Copy every line of the records below where the word "public" occurs.

[Collected data]
· · · · ·

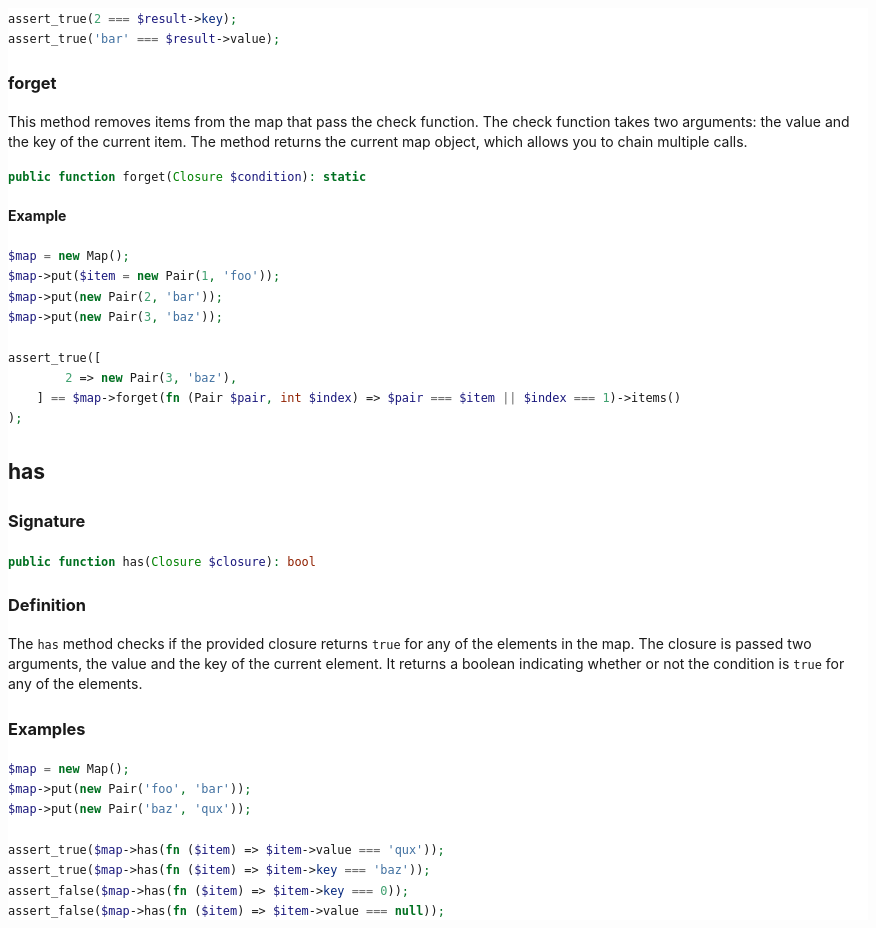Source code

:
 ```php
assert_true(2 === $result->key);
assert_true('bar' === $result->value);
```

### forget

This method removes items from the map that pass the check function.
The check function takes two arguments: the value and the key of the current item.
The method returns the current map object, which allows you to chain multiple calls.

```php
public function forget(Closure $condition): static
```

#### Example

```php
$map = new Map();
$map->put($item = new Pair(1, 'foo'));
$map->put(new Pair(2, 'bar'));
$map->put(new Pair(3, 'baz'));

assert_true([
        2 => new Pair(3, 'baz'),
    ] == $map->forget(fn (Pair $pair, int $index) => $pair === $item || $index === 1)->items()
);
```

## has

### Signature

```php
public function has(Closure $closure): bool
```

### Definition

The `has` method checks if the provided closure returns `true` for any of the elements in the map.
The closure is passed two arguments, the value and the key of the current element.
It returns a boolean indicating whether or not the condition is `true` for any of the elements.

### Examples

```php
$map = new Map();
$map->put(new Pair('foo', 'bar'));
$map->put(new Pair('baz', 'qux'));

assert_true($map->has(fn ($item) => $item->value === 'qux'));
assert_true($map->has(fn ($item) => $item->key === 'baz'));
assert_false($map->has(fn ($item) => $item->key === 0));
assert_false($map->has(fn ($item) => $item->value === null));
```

· · · · ·

» **Task solution**
public function forget(Closure $condition): static
public function has(Closure $closure): bool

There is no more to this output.